ID :
128490
Thu, 06/17/2010 - 22:10
Auther :

MALAYSIA'S A3 SOVEREIGN CREDIT RATING STRONGER THROUGH GLOBAL CRISIS




KUALA LUMPUR, June 17 (Bernama) -- Malaysia's A3 sovereign credit rating has
been underpinned through the global crisis by its strong external position, deep
and liquid domestic capital markets as well as a well managed financial system,
says Moody's Investors Services in its annual sovereign report.

In a statement here Thursday, Moody's said the sovereign credit outlook is
stable and is adequately supported by favourable expectations for economic
performance and policy management.

This also includes the government's efforts to liberalise investment laws
and foster competition so as to improve the country's growth model.
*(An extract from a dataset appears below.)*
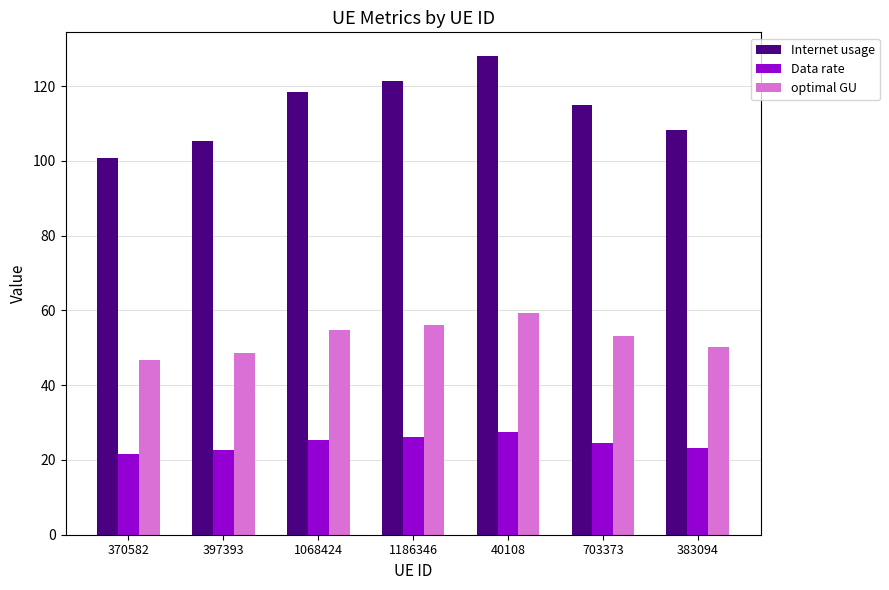

What is the minimum value for Data rate?

21.6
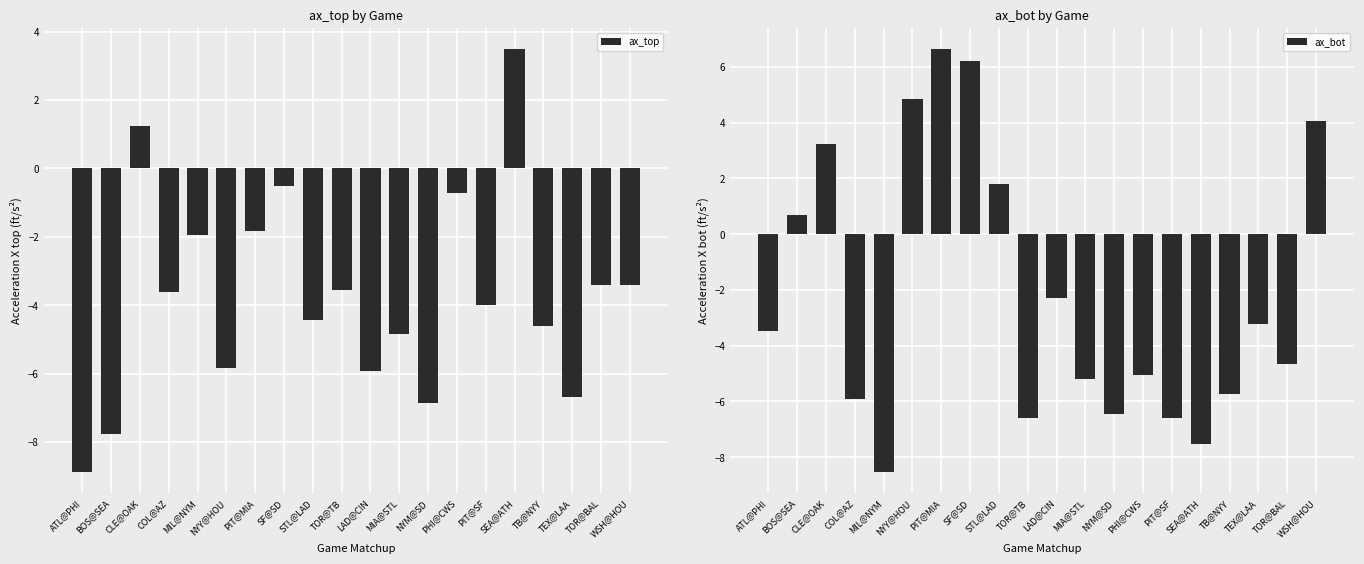

Reading left to right, what are all the values shown in this chart?

ax_top: ATL@PHI=-8.9	BOS@SEA=-7.8	CLE@OAK=1.2	COL@AZ=-3.6	MIL@NYM=-1.9	NYY@HOU=-5.8	PIT@MIA=-1.8	SF@SD=-0.5	STL@LAD=-4.4	TOR@TB=-3.6	LAD@CIN=-5.9	MIA@STL=-4.8	NYM@SD=-6.9	PHI@CWS=-0.7	PIT@SF=-4.0	SEA@ATH=3.5	TB@NYY=-4.6	TEX@LAA=-6.7	TOR@BAL=-3.4	WSH@HOU=-3.4
ax_bot: ATL@PHI=-3.5	BOS@SEA=0.7	CLE@OAK=3.2	COL@AZ=-5.9	MIL@NYM=-8.5	NYY@HOU=4.8	PIT@MIA=6.6	SF@SD=6.2	STL@LAD=1.8	TOR@TB=-6.6	LAD@CIN=-2.3	MIA@STL=-5.2	NYM@SD=-6.4	PHI@CWS=-5.0	PIT@SF=-6.6	SEA@ATH=-7.5	TB@NYY=-5.7	TEX@LAA=-3.2	TOR@BAL=-4.6	WSH@HOU=4.1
"Malaysia's strong liquidity and deep capital markets have ensured the
"finance-ability" of large fiscal deficits and affordability of higher level of
government debt that was ratcheted up by policy responses to the external shocks
of 2008-09," Moody's Vice President and author of the report, Aninda Mitra,
said.

While Malaysia boasts a well-diversified and reasonable competitive and
externally oriented economy, stabilisation of government's debt level in the
medium term requires stronger economic and fiscal reforms than seen in the
recent past.

Consequently, the government's recent articulation of medium-term policy
goals of enabling greater domestic competition, fostering a knowledge-driven
economy and achieving a higher income status - as contained in its New Economic
Model - represent its strong intent to re-invigorate and re-balance the drivers
of economic growth.

However, a demonstrable commitment to specific medium-term strategies that
may better underpin its relative sovereign credit fundamentals remains pending,
Moody's said.

In particular, the rationalisation and better targeting of fuel subsidies
and the implementation of goods and services taxes are both important.

Moreover, the abilities to heighten local competition and generate greater
domestic private investment are crucial.

Such measures could lift trend growth prospects as well as reduce the
relatively large role of the public sector in capital formation.

Against the backdrop of sound monetary management and sophisticated capital
markets, sustainable improvements in Malaysia's growth fundamentals and the
government's fiscal performance would provide upward rating pressure, it added.